REQUIREMENTS :: Convert the data below into one numbered list, one line per entry, with blank lines dropped and the pictures left out.

━━━━━━━━━━

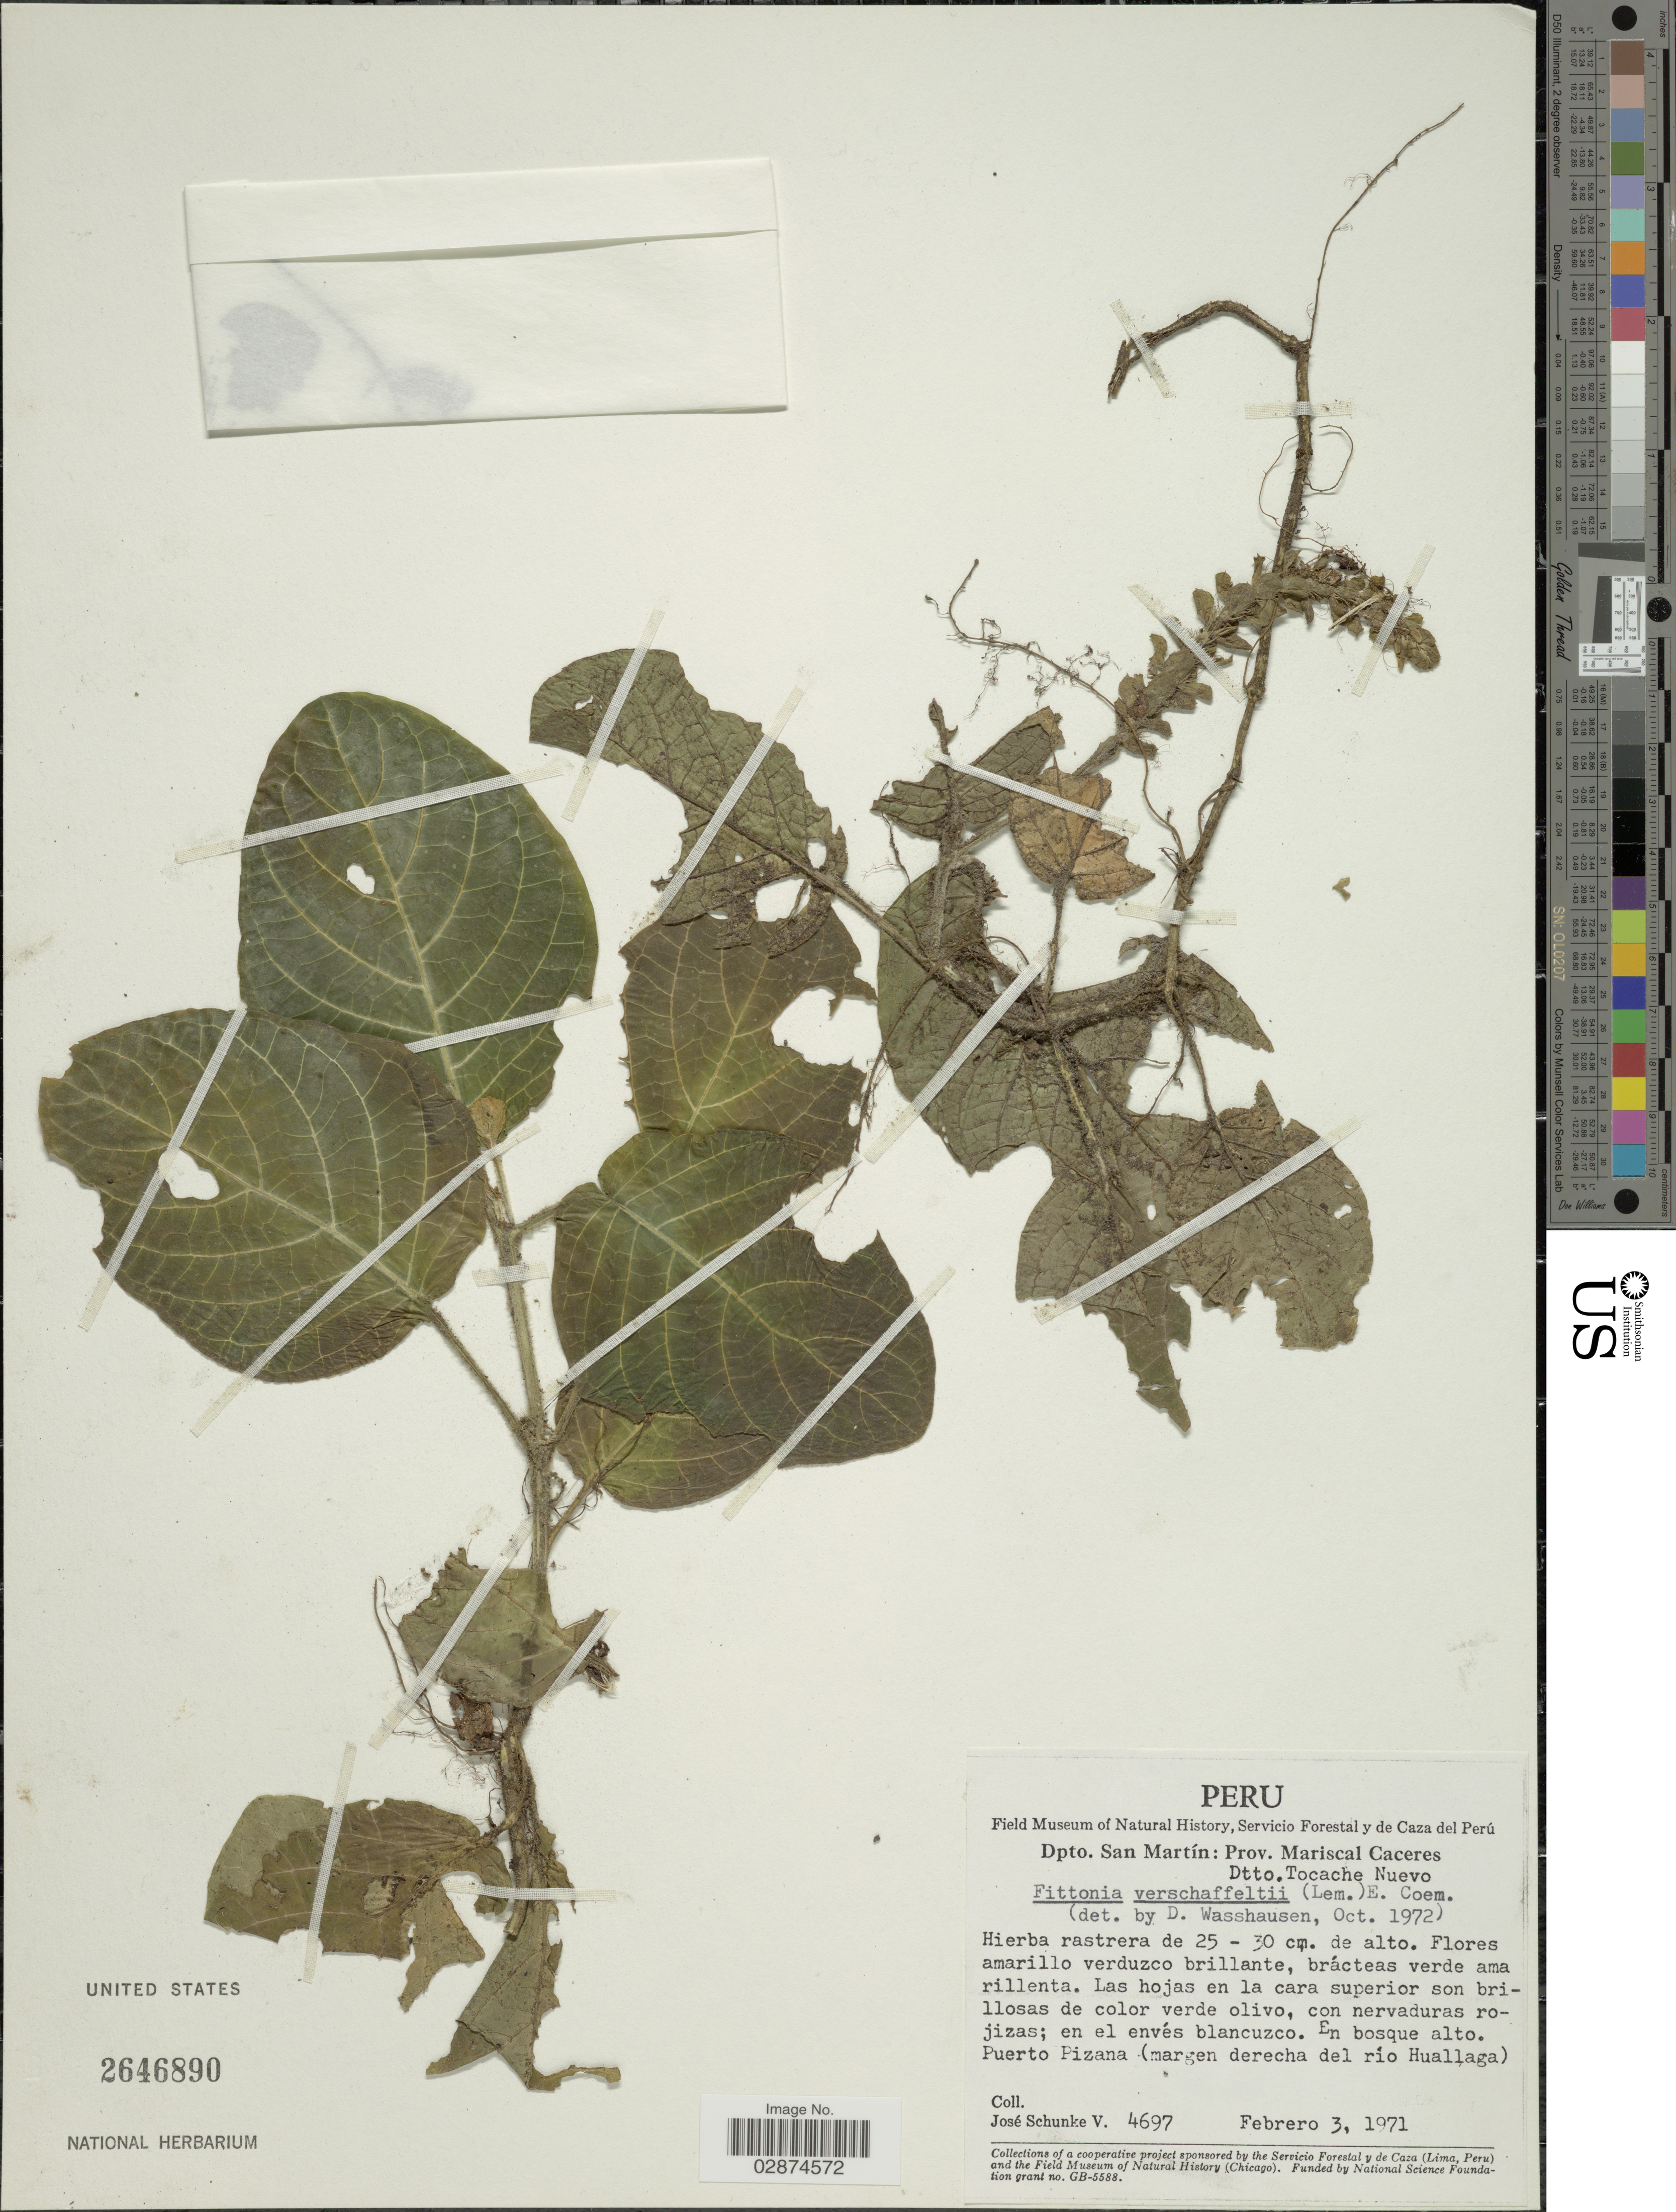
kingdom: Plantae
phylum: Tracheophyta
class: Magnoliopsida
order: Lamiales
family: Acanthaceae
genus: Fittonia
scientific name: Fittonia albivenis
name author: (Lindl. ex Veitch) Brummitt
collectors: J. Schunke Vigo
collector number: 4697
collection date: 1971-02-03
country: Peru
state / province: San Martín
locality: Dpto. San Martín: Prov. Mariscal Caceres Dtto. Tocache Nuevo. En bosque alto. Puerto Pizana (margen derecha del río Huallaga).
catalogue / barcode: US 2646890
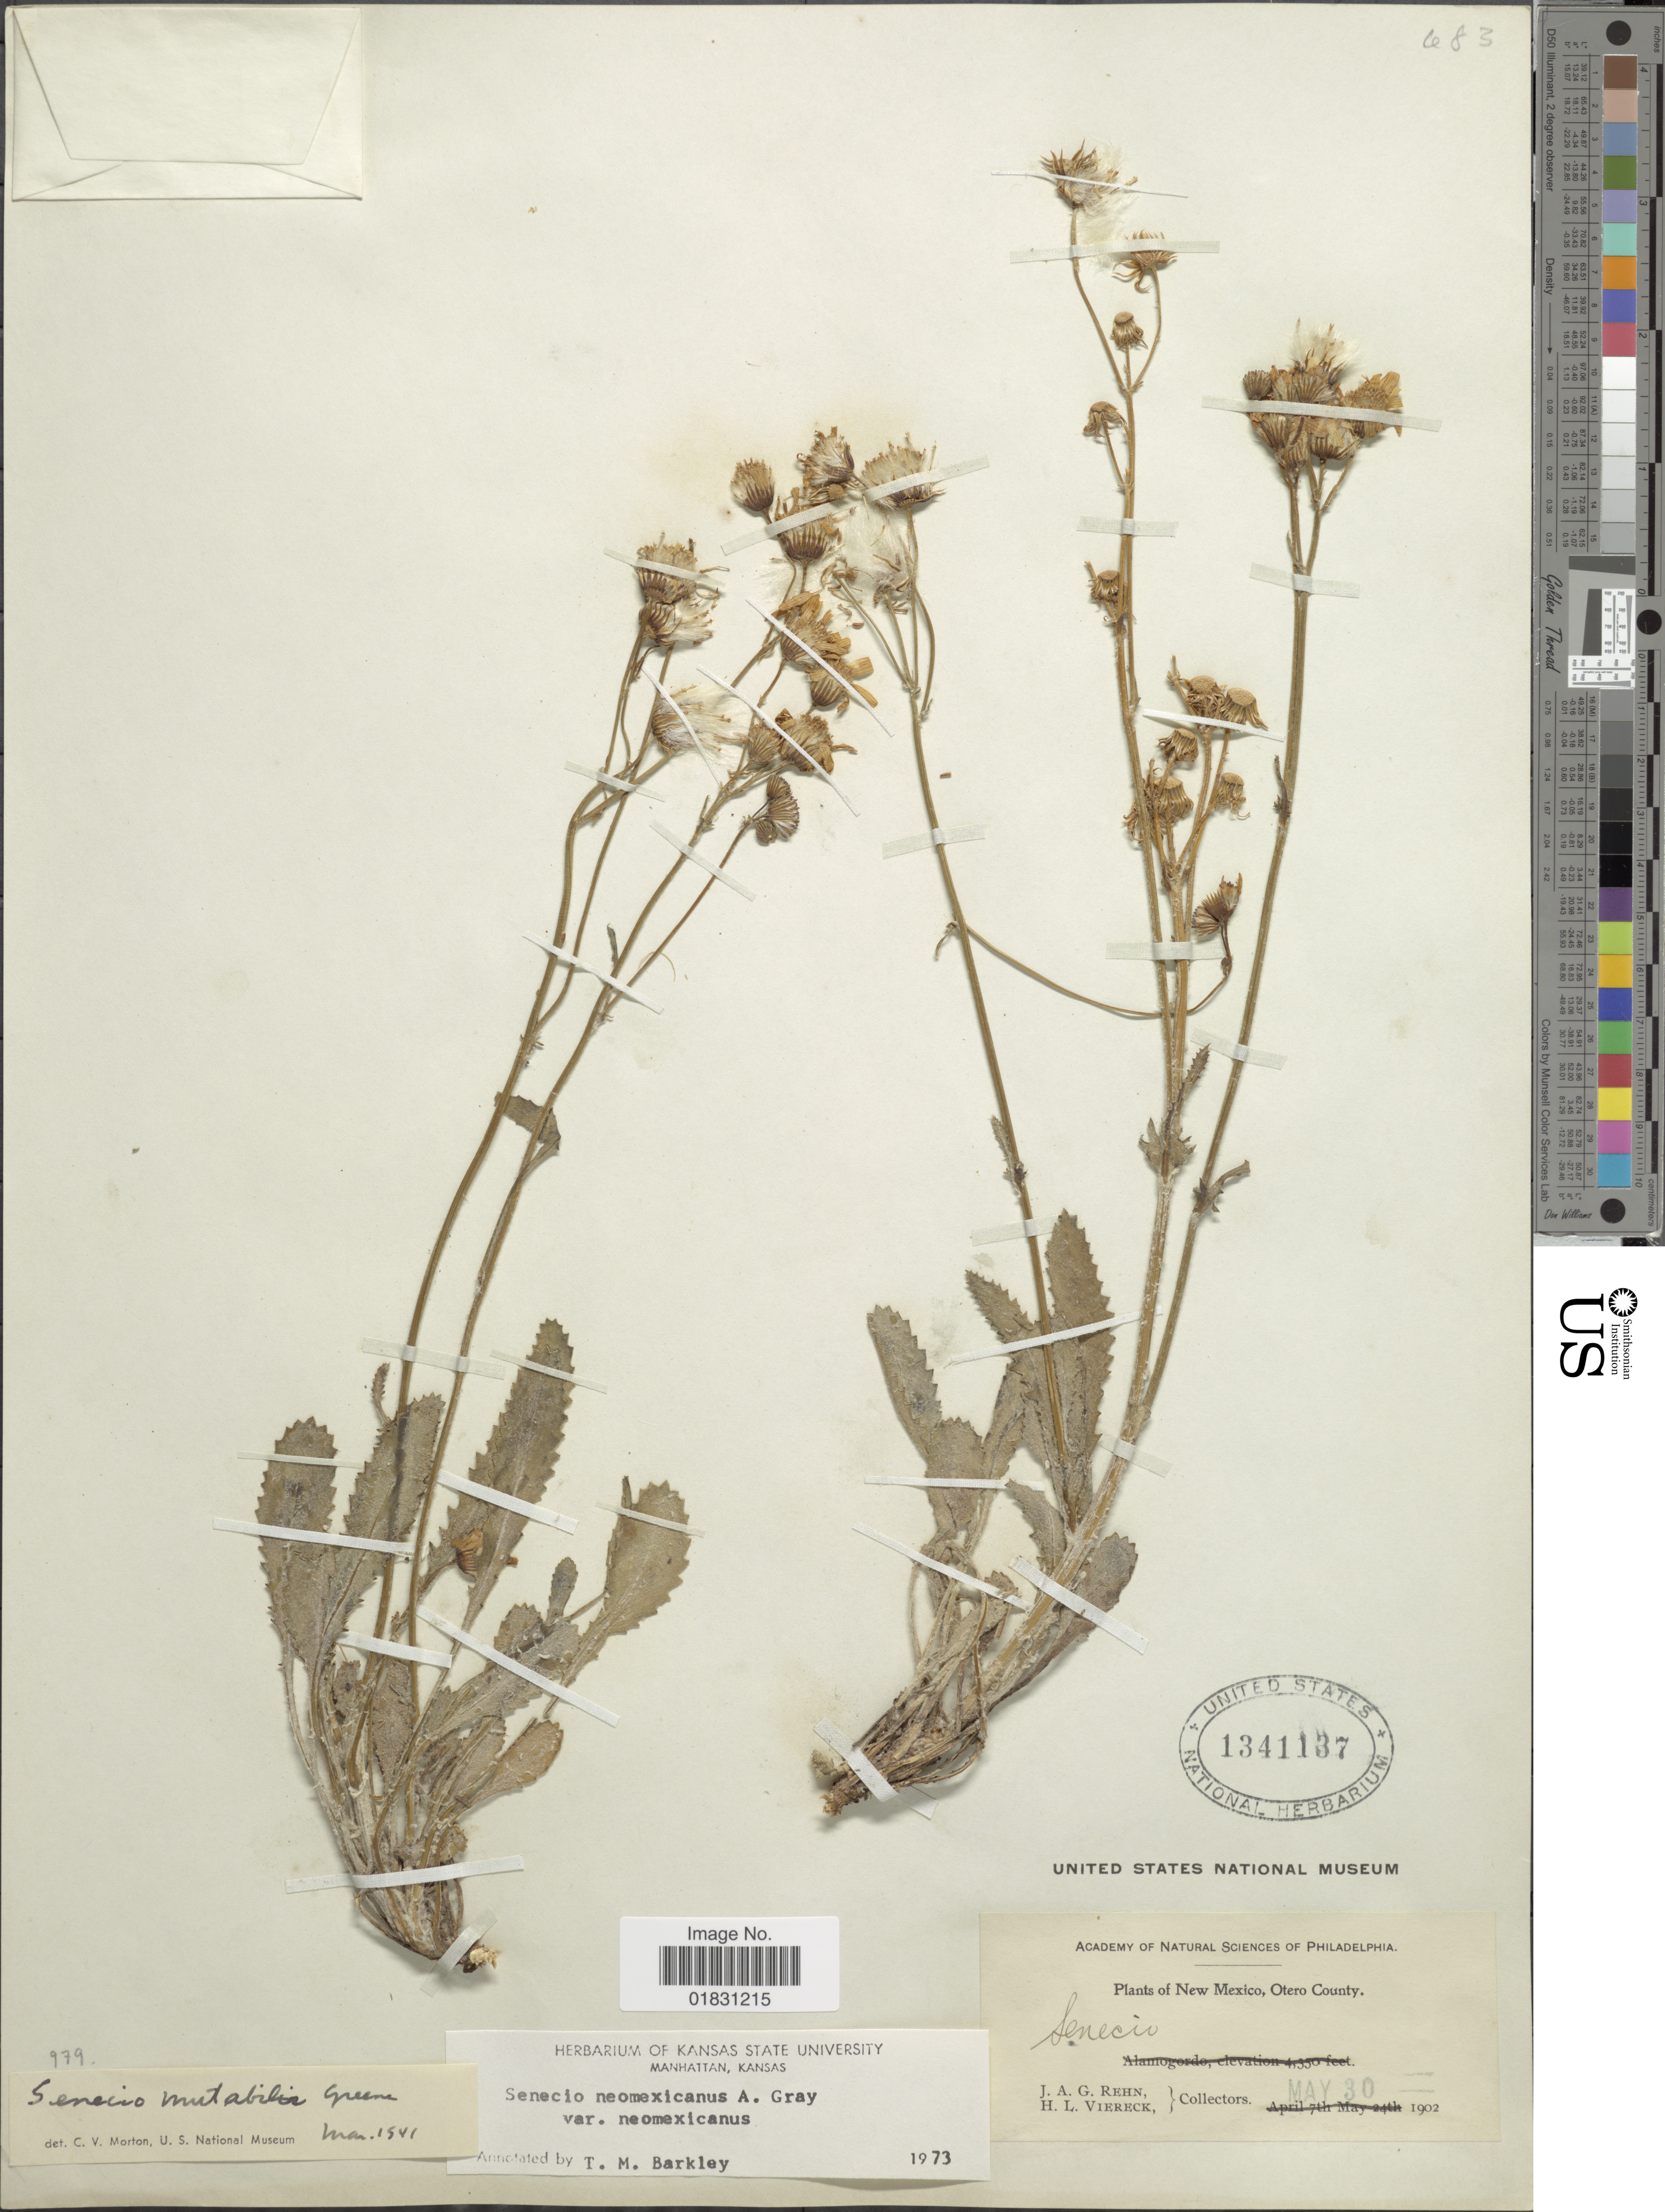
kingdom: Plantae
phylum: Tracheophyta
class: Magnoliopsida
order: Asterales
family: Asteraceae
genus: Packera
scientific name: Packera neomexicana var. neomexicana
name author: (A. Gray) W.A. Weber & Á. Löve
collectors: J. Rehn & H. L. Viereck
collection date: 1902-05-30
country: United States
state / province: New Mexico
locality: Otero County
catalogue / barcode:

━━━━━━━━━━

EXERCISE OUTPUT ::
1. kingdom: Plantae
2. phylum: Tracheophyta
3. class: Magnoliopsida
4. order: Lamiales
5. family: Acanthaceae
6. genus: Fittonia
7. scientific name: Fittonia albivenis
8. name author: (Lindl. ex Veitch) Brummitt
9. collectors: J. Schunke Vigo
10. collector number: 4697
11. collection date: 1971-02-03
12. country: Peru
13. state / province: San Martín
14. locality: Dpto. San Martín: Prov. Mariscal Caceres Dtto. Tocache Nuevo. En bosque alto. Puerto Pizana (margen derecha del río Huallaga).
15. catalogue / barcode: US 2646890
16. kingdom: Plantae
17. phylum: Tracheophyta
18. class: Magnoliopsida
19. order: Asterales
20. family: Asteraceae
21. genus: Packera
22. scientific name: Packera neomexicana var. neomexicana
23. name author: (A. Gray) W.A. Weber & Á. Löve
24. collectors: J. Rehn & H. L. Viereck
25. collection date: 1902-05-30
26. country: United States
27. state / province: New Mexico
28. locality: Otero County
29. catalogue / barcode:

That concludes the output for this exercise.